After making my list of riches I pack up my tent, other equipment, and cinch down my boat. Ready to drive home, I suddenly remember a warm conversation the day before with a man who was new to the campground and lake. I decide to walk over to his site and say goodbye. I see that the man and his wife are packing up, but clearly they are eager for more conversation. Maurice and Polly ask me for more local knowledge, intending to return. Then the conversation drifts toward discoveries of things we have in common—years of teaching, friends in common, the sense that the earth is rapidly changing. This year rain in February washed all the mid-level snow out of the mountains and left many of the lowland streams de-watered or dry, a bitter foretaste of things to come. Walking along the trail around the lake, and then along the trail up to Crystal lake, I could not find a single huckleberry where there would normally be buckets of berries. The three of us are able to talk freely and openly about the evidence of change and the consequences, especially for wildlife, our children and grandchildren. This conversation feels like a drink of fresh water on a day that is already hot.
I could count my riches in objects or experiences in the natural world.
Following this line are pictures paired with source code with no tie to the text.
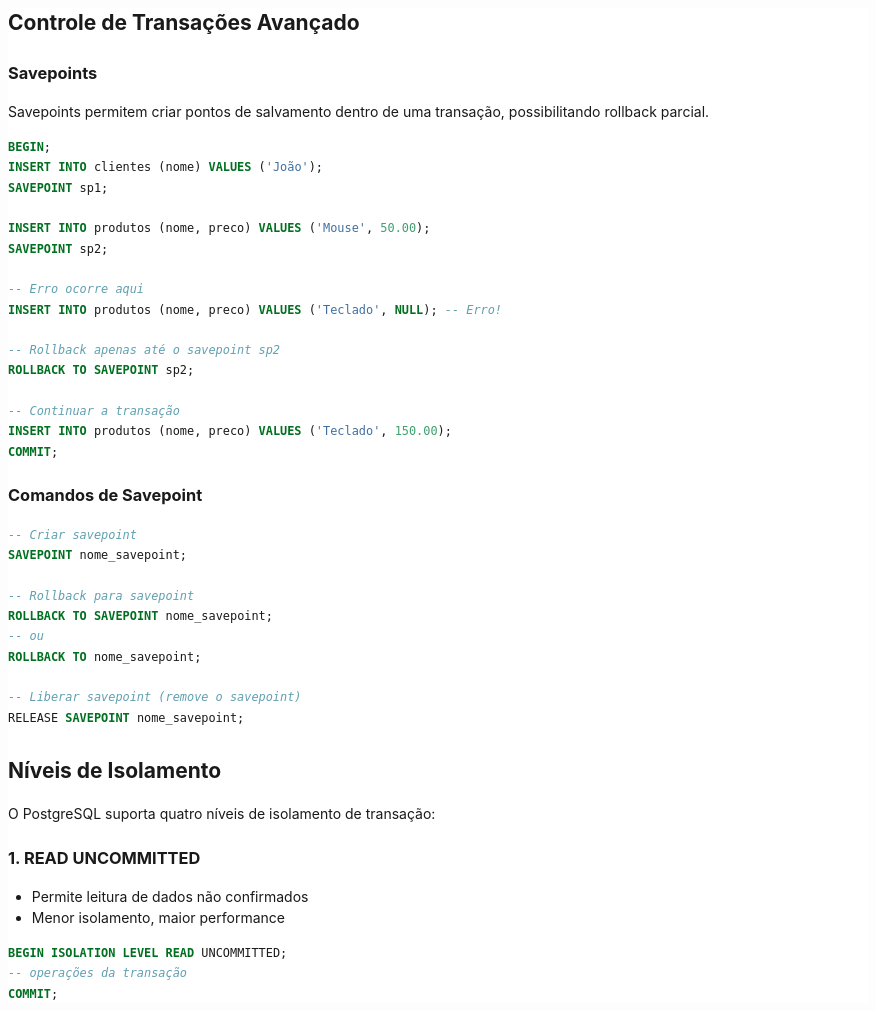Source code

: ## Controle de Transações Avançado

### Savepoints

Savepoints permitem criar pontos de salvamento dentro de uma transação, possibilitando rollback parcial.

```sql
BEGIN;
INSERT INTO clientes (nome) VALUES ('João');
SAVEPOINT sp1;

INSERT INTO produtos (nome, preco) VALUES ('Mouse', 50.00);
SAVEPOINT sp2;

-- Erro ocorre aqui
INSERT INTO produtos (nome, preco) VALUES ('Teclado', NULL); -- Erro!

-- Rollback apenas até o savepoint sp2
ROLLBACK TO SAVEPOINT sp2;

-- Continuar a transação
INSERT INTO produtos (nome, preco) VALUES ('Teclado', 150.00);
COMMIT;
```

### Comandos de Savepoint

```sql
-- Criar savepoint
SAVEPOINT nome_savepoint;

-- Rollback para savepoint
ROLLBACK TO SAVEPOINT nome_savepoint;
-- ou
ROLLBACK TO nome_savepoint;

-- Liberar savepoint (remove o savepoint)
RELEASE SAVEPOINT nome_savepoint;
```

## Níveis de Isolamento

O PostgreSQL suporta quatro níveis de isolamento de transação:

### 1. READ UNCOMMITTED
- Permite leitura de dados não confirmados
- Menor isolamento, maior performance

```sql
BEGIN ISOLATION LEVEL READ UNCOMMITTED;
-- operações da transação
COMMIT;
```
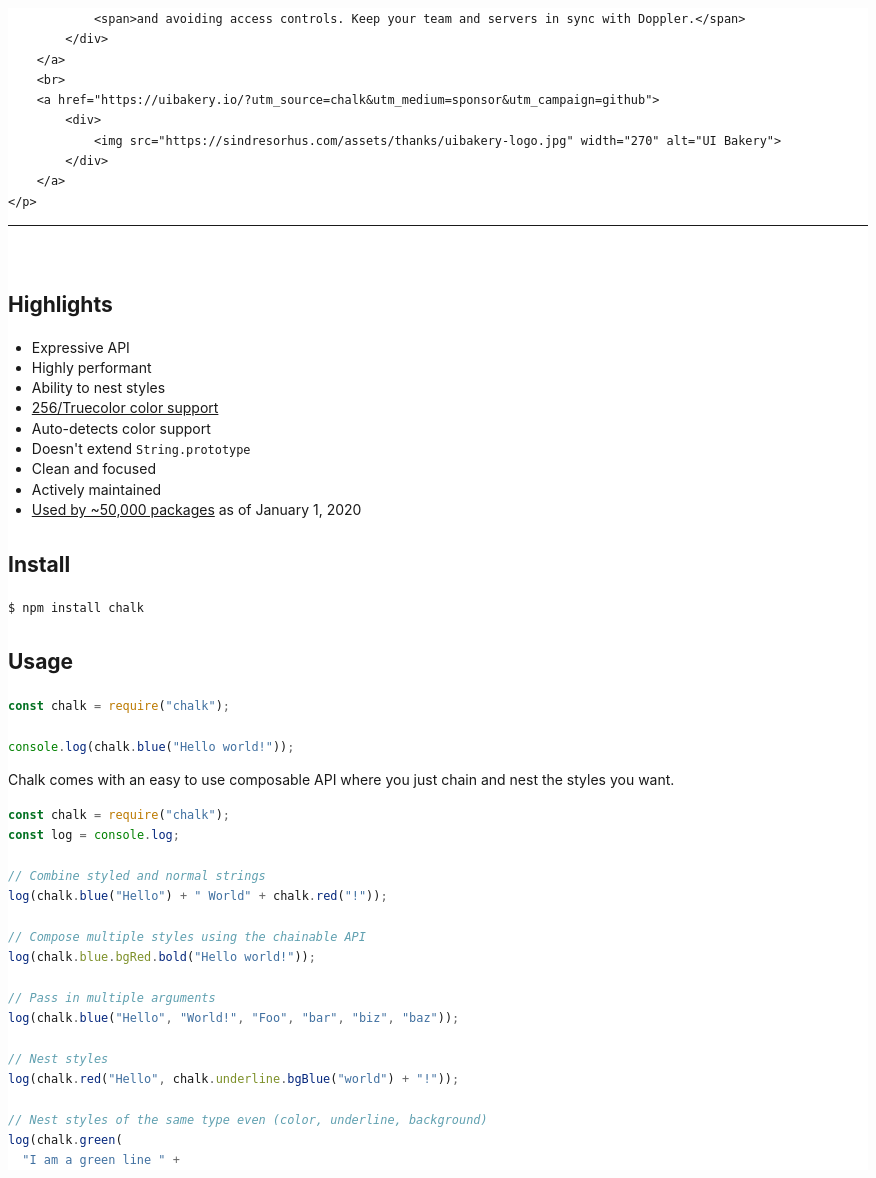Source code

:				<span>and avoiding access controls. Keep your team and servers in sync with Doppler.</span>
			</div>
		</a>
		<br>
		<a href="https://uibakery.io/?utm_source=chalk&utm_medium=sponsor&utm_campaign=github">
			<div>
				<img src="https://sindresorhus.com/assets/thanks/uibakery-logo.jpg" width="270" alt="UI Bakery">
			</div>
		</a>
	</p>
</div>

---

<br>

## Highlights

- Expressive API
- Highly performant
- Ability to nest styles
- [256/Truecolor color support](#256-and-truecolor-color-support)
- Auto-detects color support
- Doesn't extend `String.prototype`
- Clean and focused
- Actively maintained
- [Used by ~50,000 packages](https://www.npmjs.com/browse/depended/chalk) as of
  January 1, 2020

## Install

```console
$ npm install chalk
```

## Usage

```js
const chalk = require("chalk");

console.log(chalk.blue("Hello world!"));
```

Chalk comes with an easy to use composable API where you just chain and nest the
styles you want.

```js
const chalk = require("chalk");
const log = console.log;

// Combine styled and normal strings
log(chalk.blue("Hello") + " World" + chalk.red("!"));

// Compose multiple styles using the chainable API
log(chalk.blue.bgRed.bold("Hello world!"));

// Pass in multiple arguments
log(chalk.blue("Hello", "World!", "Foo", "bar", "biz", "baz"));

// Nest styles
log(chalk.red("Hello", chalk.underline.bgBlue("world") + "!"));

// Nest styles of the same type even (color, underline, background)
log(chalk.green(
  "I am a green line " +
```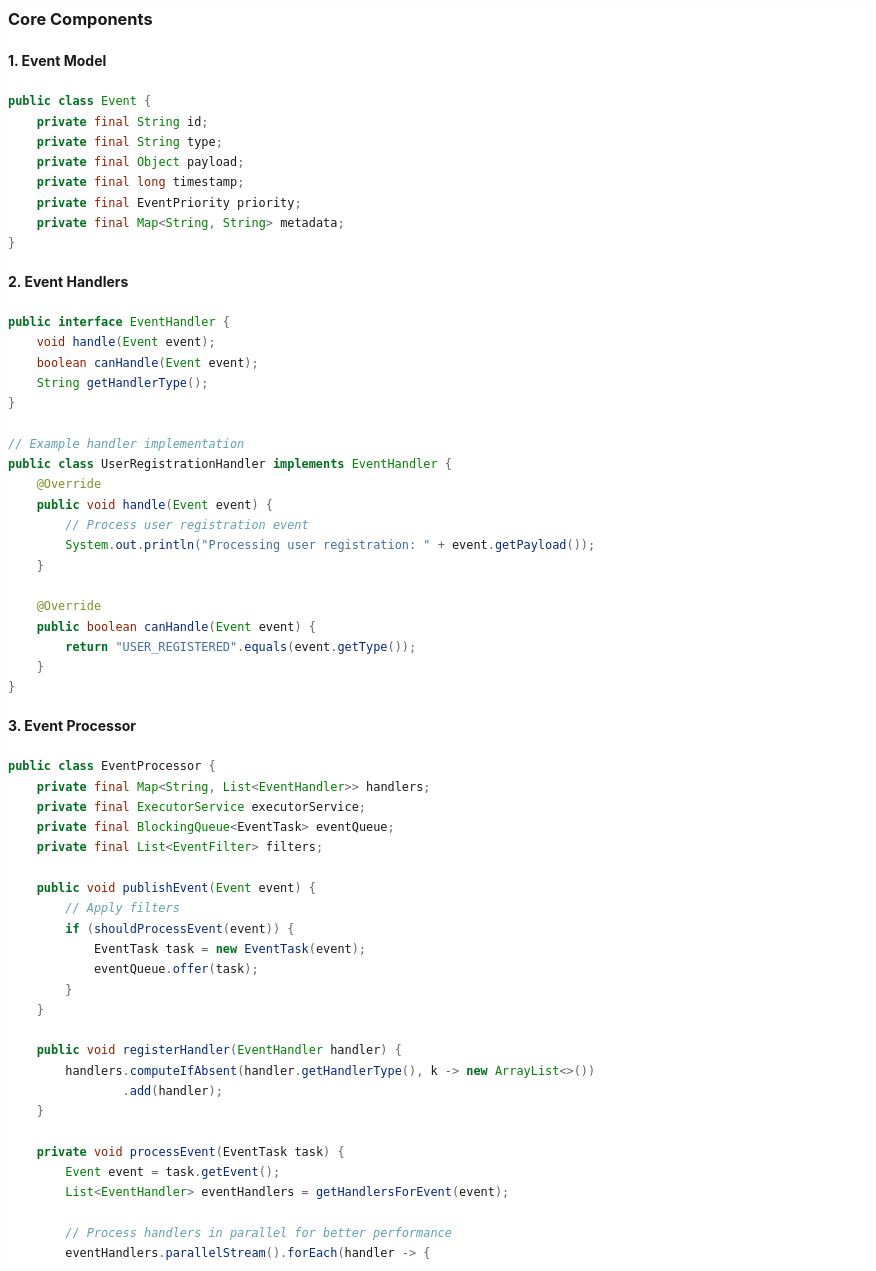 ### Core Components

#### 1. Event Model
```java
public class Event {
    private final String id;
    private final String type;
    private final Object payload;
    private final long timestamp;
    private final EventPriority priority;
    private final Map<String, String> metadata;
}
```

#### 2. Event Handlers
```java
public interface EventHandler {
    void handle(Event event);
    boolean canHandle(Event event);
    String getHandlerType();
}

// Example handler implementation
public class UserRegistrationHandler implements EventHandler {
    @Override
    public void handle(Event event) {
        // Process user registration event
        System.out.println("Processing user registration: " + event.getPayload());
    }
    
    @Override
    public boolean canHandle(Event event) {
        return "USER_REGISTERED".equals(event.getType());
    }
}
```

#### 3. Event Processor
```java
public class EventProcessor {
    private final Map<String, List<EventHandler>> handlers;
    private final ExecutorService executorService;
    private final BlockingQueue<EventTask> eventQueue;
    private final List<EventFilter> filters;
    
    public void publishEvent(Event event) {
        // Apply filters
        if (shouldProcessEvent(event)) {
            EventTask task = new EventTask(event);
            eventQueue.offer(task);
        }
    }
    
    public void registerHandler(EventHandler handler) {
        handlers.computeIfAbsent(handler.getHandlerType(), k -> new ArrayList<>())
                .add(handler);
    }
    
    private void processEvent(EventTask task) {
        Event event = task.getEvent();
        List<EventHandler> eventHandlers = getHandlersForEvent(event);
        
        // Process handlers in parallel for better performance
        eventHandlers.parallelStream().forEach(handler -> {
```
But as I turn away from the red van Maurice and Polly have outfitted for camping, I also feel deeply grateful for human interaction and talk about things that matter. We discover shared concerns and values on both sides of a dry stream bed. This, too, is part of what makes us wealthy on either side of the range that rises above the lake.
As anyone knows who reads this blog, more often than not I paddle alone. I love the freedom this gives me, paddling where and how I choose, setting my own pace, paying my own form of focused attention to the liminal space between water, light, and human consciousness. But as I look back on the year now behind us I feel extremely grateful to those people who have paddled with me. Standing on the edge between one year and the next, I feel particularly grateful to the following people:
my beloved who prefers to stay close to shore;
my dear friend John who, like Rilke’s swan, slipped quietly into deeper water;
Professor Clem Work who brought his camera and artist’s eye to the lake and allowed me to see the world through his lens;
Jeanne and Glenn who followed me to the island and carried a picnic into the cove where we ate and talked as Bighorn rams and ewes traveled the trail to the isthmus;
Jeff who joined me for a bronco ride across Finley Bay and a downwind race in the strait between Melita and Wild Horse islands;
my brother, also named Jeff. Here the debt is larger as I remember how he taught me to use my camera more skillfully, began to teach me about the physics of waves, and is in the process of forgiving me for taking him nearly three miles past our haul-out because I completely forgot myself (and him) in the joy of meeting an approaching headwind and the waves it generated north of White Swan Point.
We can count our riches in coins and objects or we can count them in the form of gratitude for time spent with other people who expanded the island of our awareness. With these people I have braided wakes left by every stroke.